Artykuły

Pracapospolita, czyli tacy sami

"Pracapospolita, czyli tacy sami" w reż. Katarzyny Dworak i Pawła Wolaka w Teatrze im. Modrzejewskiej w Legnicy. Pisze Piotr Bogdański w Nowych Wiadomościach Wałbrzyskich.

Z propozycji dolnośląskich teatrów wybór padł na spektakl w reżyserii Katarzyny Dworak i Pawła Wolaka w Teatrze Modrzejewskiej w Legnicy pt. "Pracapospolita". Wybór okazał się trafny.

Duet pisarski Katarzyna Dworak - Paweł Wolak ą sztuką - "Pracapospolita" udowadniają, że sukces ich literackiego debiutu - "Sami" nie jest przypadkiem. Para aktorów z legnickiego teatru bez wątpienia posiada nieprzeciętny talent do pisania w "lekki" sposób o współczesnych problemach Polaków. Tym razem Dworak/ Wolski podjęli tematykę utraty idei i moralności. W "Pracapospolitej" oglądamy jak czwórka wspólników Kasia (Katarzyna Dworak), Paweł (Paweł Wolak), Tomek (Paweł Palcat) i Grzesiek (Grzegorz Wojdon), pełni entuzjazmu i szlachetności, prowadzą z powodzeniem własną firmę. Przyświeca im credo - "Nie wiesz jak się zachować? Zachowaj się przyzwoicie". Pewnego dnia dziewczyna proponuje pozostałym wspólnikom układ z przedstawicielem lokalnej władzy. Mają mu wręczyć łapówkę za intratny kontrakt. Mimo pewnych oporów, szybko na to przystają. Ta decyzja pociąga za sobą ciąg zdarzeń, które obnażają inne słabości bohaterów spektaklu. Autorzy czynią ich postaciami niejedno wymiarowymi. Wikłają ich w takie sytuacje, że nie jest tak łatwo jednoznacznie ocenić ich postępowanie. Nie podsuwają nam także jakiejś banalnej puenty. Dworak/Wolak prowokują za to dyskusji i refleksji. Aktorzy - pisarze, spektakl również reżyserują i występują w nim. Tu także należą im się gratulacje. Skromne środki - zbita z desek scena z wkompowanymi w nią siedzeniami, aktówka, akt notarialny, ręcznik i pieniądze wystarczyły, aby zbudować pełne dramaturgii i humoru przedstawienie. Komplety na widowni i gromkie brawa zawdzięczają również pierwszoligowemu zespołowi aktorskiemu. Spektakl wystawiany jest na głównej scenie, na której mieści się również publiczność. Taki bliski kontakt wzmocnił jeszcze odbiór i pozwolił dokładniej ocenić zaangażowanie artystów. Wróćmy jednak na chwilę do wspomnianego humoru. Jest on największym atutem "Pracapospolitej". Po niedawnej wizycie w kinie na bredniach pt. "Ciacho" wyważone żarty i zabawne dialogi budzą wielkie uznanie. Szczególnie polecam rozmowę właścicieli firmy z babcią (Anita Poddębniak) pobitego przez nich wnuczka. To aktorski i słowny majstersztyk. Nie mam wątpliwości, że najnowsza propozycja Teatru w Legnicy stanie się hitem sezonu. Tak duże zainteresowanie oraz bardzo dobre recenzje pokazują, jak bardzo brakuje takich lekkich, ale mądrych przedstawień. Jednym słowem "Pracapospolita" to żelazna pozycja dla miłośników dobrego teatru.

########################################

Zadanie A – Streść recenzję w dwóch zdaniach.
Zadanie B – Przepisz z recenzji dokładnie fragment od słów „Z propozycji dolnośląskich” aż do słów „okazał się trafny.”.
Materiał zamieszczony dalej nie ma nic wspólnego z tą recenzją.

Pokazane dane –
########################################

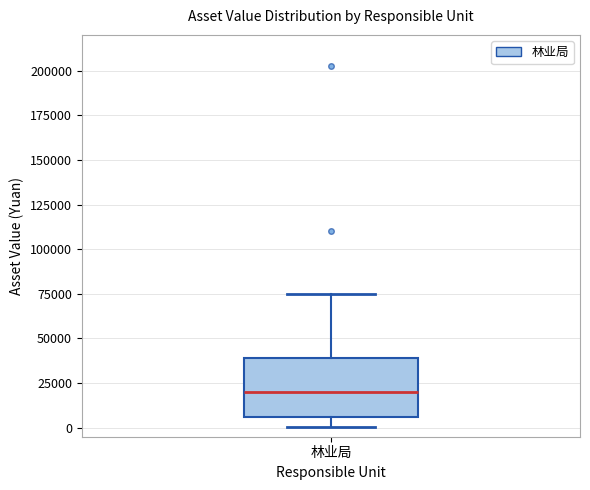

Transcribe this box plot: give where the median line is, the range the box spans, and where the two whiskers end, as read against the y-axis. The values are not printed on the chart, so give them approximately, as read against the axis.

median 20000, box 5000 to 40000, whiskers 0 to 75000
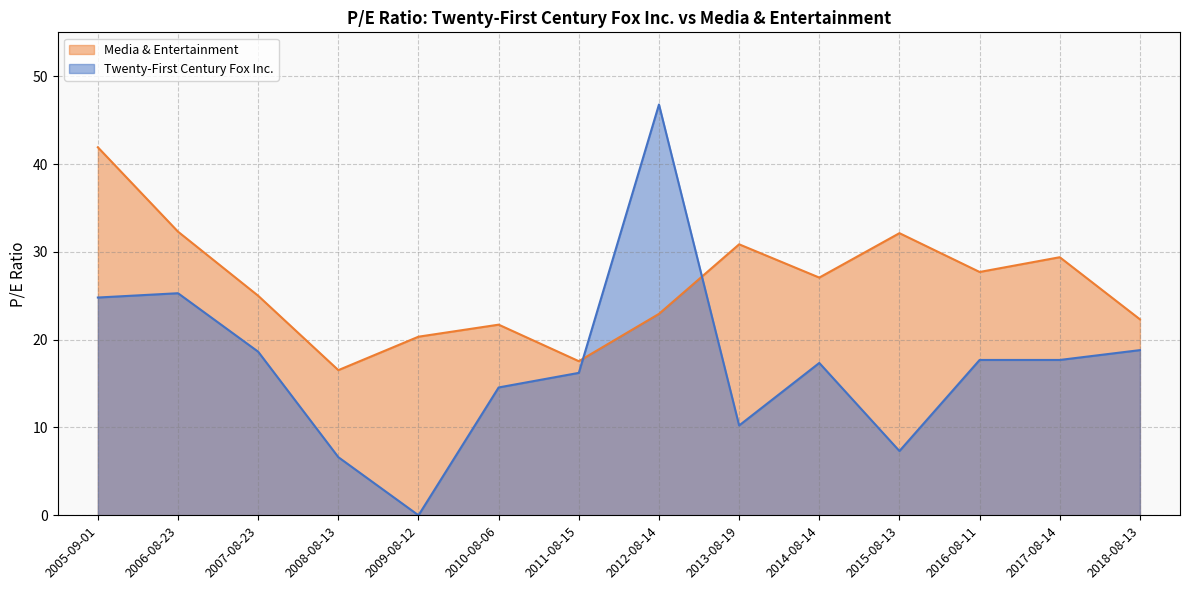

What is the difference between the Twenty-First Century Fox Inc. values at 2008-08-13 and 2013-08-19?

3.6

########################################

Odpowiedź A – Spektakl „Pracapospolita” w reżyserii Katarzyny Dworak i Pawła Wolaka w Teatrze Modrzejewskiej w Legnicy pokazuje czwórkę wspólników, którzy z powodzeniem prowadzą własną firmę, aż zgadzają się dać łapówkę przedstawicielowi lokalnej władzy, a ta decyzja obnaża ich kolejne słabości. Recenzent chwali wyważony humor jako największy atut przedstawienia, a także skromne środki i świetny zespół aktorski, i uznaje spektakl za żelazną pozycję dla miłośników dobrego teatru.

Odpowiedź B –
Z propozycji dolnośląskich teatrów wybór padł na spektakl w reżyserii Katarzyny Dworak i Pawła Wolaka w Teatrze Modrzejewskiej w Legnicy pt. "Pracapospolita". Wybór okazał się trafny.